TASK STATEMENT: Reproduce the lines below without changes, from the line containing "Uses an IP address" to the line containing "You can have a layer", including both of those lines.

-------------------------

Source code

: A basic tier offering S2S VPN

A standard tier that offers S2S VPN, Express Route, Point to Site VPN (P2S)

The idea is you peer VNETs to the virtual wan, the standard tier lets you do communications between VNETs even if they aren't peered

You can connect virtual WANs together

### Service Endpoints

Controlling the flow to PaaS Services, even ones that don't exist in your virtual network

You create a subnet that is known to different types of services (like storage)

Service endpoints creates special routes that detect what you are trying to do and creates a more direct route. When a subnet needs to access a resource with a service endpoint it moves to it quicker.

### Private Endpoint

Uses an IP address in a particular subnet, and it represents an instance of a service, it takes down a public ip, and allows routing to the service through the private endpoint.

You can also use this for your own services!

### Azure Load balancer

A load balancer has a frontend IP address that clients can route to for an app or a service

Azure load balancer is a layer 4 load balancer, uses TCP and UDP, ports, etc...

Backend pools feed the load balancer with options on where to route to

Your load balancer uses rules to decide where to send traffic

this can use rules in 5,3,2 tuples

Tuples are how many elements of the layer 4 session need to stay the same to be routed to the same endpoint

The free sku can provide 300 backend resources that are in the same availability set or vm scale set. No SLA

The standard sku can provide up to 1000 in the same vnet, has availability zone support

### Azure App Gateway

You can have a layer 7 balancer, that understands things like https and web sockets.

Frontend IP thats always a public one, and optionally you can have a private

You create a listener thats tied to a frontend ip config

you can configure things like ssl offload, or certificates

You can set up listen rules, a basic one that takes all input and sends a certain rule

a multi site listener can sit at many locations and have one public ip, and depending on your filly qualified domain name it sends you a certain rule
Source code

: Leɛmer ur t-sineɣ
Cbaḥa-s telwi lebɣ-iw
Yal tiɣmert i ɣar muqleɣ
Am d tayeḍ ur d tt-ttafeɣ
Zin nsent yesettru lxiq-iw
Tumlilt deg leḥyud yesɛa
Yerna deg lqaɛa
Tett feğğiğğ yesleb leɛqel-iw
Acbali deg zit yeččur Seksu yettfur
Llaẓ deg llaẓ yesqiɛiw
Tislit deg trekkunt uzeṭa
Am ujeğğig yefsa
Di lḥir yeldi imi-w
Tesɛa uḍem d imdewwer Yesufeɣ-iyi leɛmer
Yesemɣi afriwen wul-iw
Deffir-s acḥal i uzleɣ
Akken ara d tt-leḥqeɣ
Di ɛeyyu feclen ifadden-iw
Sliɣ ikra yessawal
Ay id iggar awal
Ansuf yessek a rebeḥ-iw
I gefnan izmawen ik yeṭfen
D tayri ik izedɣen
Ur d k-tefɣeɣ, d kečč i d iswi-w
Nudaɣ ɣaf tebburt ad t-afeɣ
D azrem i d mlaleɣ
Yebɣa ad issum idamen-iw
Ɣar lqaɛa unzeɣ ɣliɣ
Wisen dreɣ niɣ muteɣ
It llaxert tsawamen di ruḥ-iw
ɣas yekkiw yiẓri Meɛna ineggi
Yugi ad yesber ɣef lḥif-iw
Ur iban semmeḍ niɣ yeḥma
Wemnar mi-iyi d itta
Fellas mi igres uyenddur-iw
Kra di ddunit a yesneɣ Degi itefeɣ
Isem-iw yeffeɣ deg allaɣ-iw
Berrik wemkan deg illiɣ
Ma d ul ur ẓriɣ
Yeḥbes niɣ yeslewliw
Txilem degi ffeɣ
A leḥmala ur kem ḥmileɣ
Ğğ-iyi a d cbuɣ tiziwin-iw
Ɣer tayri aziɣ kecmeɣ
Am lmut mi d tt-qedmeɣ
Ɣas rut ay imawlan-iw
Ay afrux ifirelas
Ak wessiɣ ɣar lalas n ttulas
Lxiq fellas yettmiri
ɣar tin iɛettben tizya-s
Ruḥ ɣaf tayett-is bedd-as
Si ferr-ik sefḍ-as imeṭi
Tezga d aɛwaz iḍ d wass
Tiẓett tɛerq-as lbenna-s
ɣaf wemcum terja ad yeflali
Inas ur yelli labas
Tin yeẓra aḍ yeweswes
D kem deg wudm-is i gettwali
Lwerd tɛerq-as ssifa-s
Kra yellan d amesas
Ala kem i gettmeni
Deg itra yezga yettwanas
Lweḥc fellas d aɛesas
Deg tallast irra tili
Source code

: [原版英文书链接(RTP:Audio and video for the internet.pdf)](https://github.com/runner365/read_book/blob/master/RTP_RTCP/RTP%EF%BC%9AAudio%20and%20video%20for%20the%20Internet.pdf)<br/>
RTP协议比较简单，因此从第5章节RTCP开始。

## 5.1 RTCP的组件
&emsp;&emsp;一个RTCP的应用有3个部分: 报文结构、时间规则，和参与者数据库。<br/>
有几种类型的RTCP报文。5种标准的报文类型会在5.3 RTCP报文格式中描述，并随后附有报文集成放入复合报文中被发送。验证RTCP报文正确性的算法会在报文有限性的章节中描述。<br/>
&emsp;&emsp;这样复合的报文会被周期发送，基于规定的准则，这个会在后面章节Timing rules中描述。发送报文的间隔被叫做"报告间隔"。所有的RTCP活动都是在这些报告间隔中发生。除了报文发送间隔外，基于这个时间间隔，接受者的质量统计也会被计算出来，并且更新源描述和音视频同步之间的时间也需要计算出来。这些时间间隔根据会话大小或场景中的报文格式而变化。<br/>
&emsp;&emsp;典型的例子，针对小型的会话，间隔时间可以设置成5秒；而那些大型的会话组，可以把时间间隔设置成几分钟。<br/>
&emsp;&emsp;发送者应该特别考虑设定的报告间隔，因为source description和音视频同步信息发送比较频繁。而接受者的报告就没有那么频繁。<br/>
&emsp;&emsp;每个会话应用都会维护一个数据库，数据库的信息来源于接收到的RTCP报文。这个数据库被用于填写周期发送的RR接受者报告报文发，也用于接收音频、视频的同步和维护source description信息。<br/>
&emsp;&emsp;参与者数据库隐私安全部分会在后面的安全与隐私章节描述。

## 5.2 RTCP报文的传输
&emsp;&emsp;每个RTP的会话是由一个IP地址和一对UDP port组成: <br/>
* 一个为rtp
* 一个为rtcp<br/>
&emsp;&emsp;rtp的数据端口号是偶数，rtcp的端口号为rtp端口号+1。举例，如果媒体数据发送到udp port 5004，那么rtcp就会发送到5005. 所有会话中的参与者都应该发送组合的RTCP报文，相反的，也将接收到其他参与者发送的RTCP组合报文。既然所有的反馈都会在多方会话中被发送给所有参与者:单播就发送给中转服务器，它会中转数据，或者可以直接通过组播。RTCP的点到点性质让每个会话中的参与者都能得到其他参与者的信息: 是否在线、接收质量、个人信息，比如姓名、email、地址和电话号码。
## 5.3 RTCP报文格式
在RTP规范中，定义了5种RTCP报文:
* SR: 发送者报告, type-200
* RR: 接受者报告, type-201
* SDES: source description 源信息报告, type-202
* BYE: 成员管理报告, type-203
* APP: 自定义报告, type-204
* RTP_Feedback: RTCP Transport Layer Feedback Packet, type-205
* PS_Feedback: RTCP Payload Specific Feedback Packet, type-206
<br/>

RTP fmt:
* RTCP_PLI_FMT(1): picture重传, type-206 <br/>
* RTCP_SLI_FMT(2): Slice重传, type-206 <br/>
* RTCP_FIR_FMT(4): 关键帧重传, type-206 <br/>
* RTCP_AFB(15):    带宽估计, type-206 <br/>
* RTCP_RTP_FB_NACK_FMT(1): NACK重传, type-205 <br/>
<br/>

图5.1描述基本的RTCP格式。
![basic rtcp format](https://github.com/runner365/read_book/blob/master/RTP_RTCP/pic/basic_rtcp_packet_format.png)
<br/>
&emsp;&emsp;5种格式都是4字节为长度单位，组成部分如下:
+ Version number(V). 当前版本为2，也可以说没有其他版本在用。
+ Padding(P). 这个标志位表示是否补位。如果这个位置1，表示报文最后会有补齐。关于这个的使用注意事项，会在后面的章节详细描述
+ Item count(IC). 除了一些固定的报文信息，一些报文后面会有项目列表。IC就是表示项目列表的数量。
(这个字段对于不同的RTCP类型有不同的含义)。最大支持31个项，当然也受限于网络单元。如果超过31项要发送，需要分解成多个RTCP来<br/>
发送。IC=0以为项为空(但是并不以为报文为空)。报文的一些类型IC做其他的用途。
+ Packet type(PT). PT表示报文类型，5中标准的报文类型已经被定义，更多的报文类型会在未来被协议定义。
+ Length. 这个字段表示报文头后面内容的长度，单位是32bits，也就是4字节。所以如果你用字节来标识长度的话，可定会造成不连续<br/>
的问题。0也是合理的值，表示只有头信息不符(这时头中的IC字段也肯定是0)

-------------------------

ANSWER AREA:
Uses an IP address in a particular subnet, and it represents an instance of a service, it takes down a public ip, and allows routing to the service through the private endpoint.

You can also use this for your own services!

### Azure Load balancer

A load balancer has a frontend IP address that clients can route to for an app or a service

Azure load balancer is a layer 4 load balancer, uses TCP and UDP, ports, etc...

Backend pools feed the load balancer with options on where to route to

Your load balancer uses rules to decide where to send traffic

this can use rules in 5,3,2 tuples

Tuples are how many elements of the layer 4 session need to stay the same to be routed to the same endpoint

The free sku can provide 300 backend resources that are in the same availability set or vm scale set. No SLA

The standard sku can provide up to 1000 in the same vnet, has availability zone support

### Azure App Gateway

You can have a layer 7 balancer, that understands things like https and web sockets.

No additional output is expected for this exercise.